5. They often share visitors.
6. Native American history is independent of the international border.
7. Both operate under federal mandates.
8. Continued high interest by Rotarians on both sides of the border.
9. Common roads and trails.
10. Similar use problems – over-use in summer, under-use in winter, introductions of exotic species, decline of large carnivore populations, strained and out-of-date infrastructure, financial cutbacks, user conflicts with wildlife, etc.
11. Shared air and water (relatively clean by world standards).
12. Common “peace” theme.
13. Similar political relationships with surrounding communities.
14. Both are Biosphere Reserves (world recognition for unique ecological features).
15. The combination of the two national parks as a "Peace Park" is a World Heritage Site.
16. Both have adjacent wild areas (e. g. Bob Marshall, Great Bear Wilderness and Akamina-Kishenina Provincial Recreation Area).
17. Both are dealing with changing public attitudes and demographics.
18. Both parks deal with issues regarding concessions inside the parks.
19. Waterton townsite is within WLNP and GNP has communities both inside and just outside the park (Apgar, Many Glacier, West Glacier, etc.) – bringing similar development issues.

Some differences:
1. Waterton Lakes National Park (WLNP) has a primary mandate of ecological health protection and Glacier National Park (GNP) is mandated to balance between protection and use opportunities.
2. WLNP is much smaller than GNP.
3. GNP has private ownership in-holdings, WLNP has lease-holders.
4. The International Peace Park designation is non-controversial in Canada.
5. Provincial/federal relationship in Canada is somewhat different than state/national in U.S.
6. National Parks are more autonomous in the U. S., more centralized in Canada.
7. WLNP operates under the metric system of measurement and GNP under the English system.
8. WLNP has a multilingual mandate (French and English), GNP does not.
9. Canada and the United States have different systems of taxation.
10. Slightly different English spelling and pronunciation of a few words (color/colour, center/centre, recognise/recognize, etc.).
11. GNP places greater emphasis on research and monitoring.

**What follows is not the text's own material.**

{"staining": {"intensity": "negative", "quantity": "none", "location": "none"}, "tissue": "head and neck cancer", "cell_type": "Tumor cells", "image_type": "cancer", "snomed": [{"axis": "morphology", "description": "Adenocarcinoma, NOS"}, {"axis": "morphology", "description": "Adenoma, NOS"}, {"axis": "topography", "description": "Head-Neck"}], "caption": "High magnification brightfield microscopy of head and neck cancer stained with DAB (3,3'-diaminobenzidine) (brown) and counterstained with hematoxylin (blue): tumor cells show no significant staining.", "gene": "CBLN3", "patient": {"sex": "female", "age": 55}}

Clearly, the International Peace Park designation goes beyond symbolism to practical, everyday actions and considerations. This is “peace” in action.

Peace and Place
On a hike from the Yukon to the southern end of the Wind River Range, we simply wouldn’t notice anything but incremental changes in climate and flora. We would see fewer caribou as we hiked south, but would take the same grizzly precautions everywhere we camped. Waterton-Glacier International Peace Park is a small acknowledgement of the futility of attempts to impose politics and economics on something far bigger and far older than us. The magnificence and intricacy of “the shining mountains” is beyond question.

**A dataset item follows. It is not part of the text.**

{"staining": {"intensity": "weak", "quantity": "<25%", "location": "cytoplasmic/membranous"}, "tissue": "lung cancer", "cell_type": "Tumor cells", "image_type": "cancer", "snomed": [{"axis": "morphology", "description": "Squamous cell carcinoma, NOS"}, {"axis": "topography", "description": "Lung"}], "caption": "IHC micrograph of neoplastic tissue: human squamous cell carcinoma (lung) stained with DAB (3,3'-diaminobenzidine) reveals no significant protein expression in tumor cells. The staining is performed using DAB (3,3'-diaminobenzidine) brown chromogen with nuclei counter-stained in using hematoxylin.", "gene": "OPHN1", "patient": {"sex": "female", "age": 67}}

Just as cultural and biological connections north to south are there for the observing, connections between the remote areas of the divide and the peopled valleys are just as intricate and powerful. Bear management policies in the Peace Park affect the real estate developer in the valleys below. The reverse (bear – human conflict in newly developed areas) is often displayed in valley newspapers.

The concept of a "Peace Park" has expanded the definition of “peace”. The Rotarians envisioned a tangible statement of peace between nations. But in Waterton-Glacier International Peace Park (W-GIPP), humans are at peace with an intact ecosystem, and visitors find peace and solitude in the far reaches of the continental divide. There is an instinctive peace we humans feel when we understand our connections, our oneness, with the place where we live. Perhaps there is no peace like the kind we feel when we know we belong somewhere. This is the kind of peace we want to help you provide to your students.